Exactly. Looks like the filter did its job.
 
Messages
14,517
Location
The Old North State
Originally Posted By: y_p_w
Originally Posted By: sayjac
I'm currently a ~30k AF fci guy which is what Honda also recommends. Learned last year that the 12k/1year filter makers recommendation is more to sell filters than anything else, and longer is much better than shorter with AF's.
The first "repair" that gets suggested when a car fails a California Smog Check is replacement of the air filter. The test might fail if the filter is too restrictive. Even if the air filter has plenty of life, a less restrictive filter might compensate for something else....

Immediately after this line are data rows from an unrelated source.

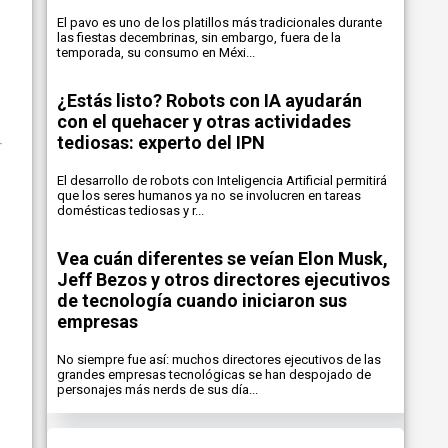
El pavo es uno de los platillos más tradicionales durante
las fiestas decembrinas, sin embargo, fuera de la
n
temporada, su consumo en Méxi...
¿Estás listo? Robots con IA ayudarán
con el quehacer y otras actividades
tediosas: experto del IPN
El desarrollo de robots con Inteligencia Artificial permitirá
que los seres humanos ya no se involucren en tareas
domésticas tediosas y r...
Vea cuán diferentes se veían Elon Musk,
Jeff Bezos y otros directores ejecutivos
de tecnología cuando iniciaron sus
empresas
No siempre fue así: muchos directores ejecutivos de las
grandes empresas tecnológicas se han despojado de
personajes más nerds de sus día...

That may well be true for the Cali smog check of which I have no knowledge. But, the statement and information quoted regarding AF change interval(s) comes directly from the head engineer at the Fram Test Labs that I visited last fall. As said, I don't follow the 12k mi/1year box recommendation, but it was good to hear the thoughts of an authoritative person/employee on the subject of AF fci's. At that same time also saw AF testing and where Fram uses actual vehicle air boxes in it's testing, it was fairly impressive.
 
Messages
5,172
Location
Great White North.. eh
Originally Posted By: y_p_w
Originally Posted By: Jim Allen
Nice demo and kudos on having the courage to test this idea... which runs contrary to ad hype and maybe what your daddy told you. Correlating this appearance with a 2kPa restriction gauge reading is useful information. What brand of restriction gauge do you have and what is its (from-to) range? What is the new WOT reading? No real surprises here for me. I plucked a filter out of the trash at a Ford dealer two years ago that happened to fit an air filter housing I have used for flow bench tests. It looked a lot like yours. When compared to a new filer, it had only lost about 40 CFM off the top... certainly not enough to effect the performance since the dirty flow rate was still higher than the theoretical airflow the engine could use. For the air filters I have data on, there is a 15-40 % overage of airflow in the stock element to account for dirt loading. Only when you are near or at the place where airflow needs and available airflow are close do you see a power drop. The point will be variable across the wide range of engines and driving environments out there but this overage is designed in so that the owner doesn't need to change filters every whipstitch
I mentioned looking at Fram air filters at WM yesterday. Every single box had something about changing at 12,000 miles or 1 year intervals. And is there any data about OEM style oiled cellulose? I've mentioned that it's what Subaru uses, and I remember that some AC filters were lightly oiled. With the Subaru filters there's an appreciable amount of oil, but the AC ones I've seen have a yellowish tinge to the oil but not where there's any drops of oil on the frame. http://www.subarugenuineparts.com/product_info.php?products_id=1096
A basic FRAM paper filter has double the pleats of the OEM, like the one posted in this thread by the OP. I've never had an issue without the solid frame of the OEM. In fact I feel the FRAM (or puro, or similar designed filter) seals better in the airbox IMO.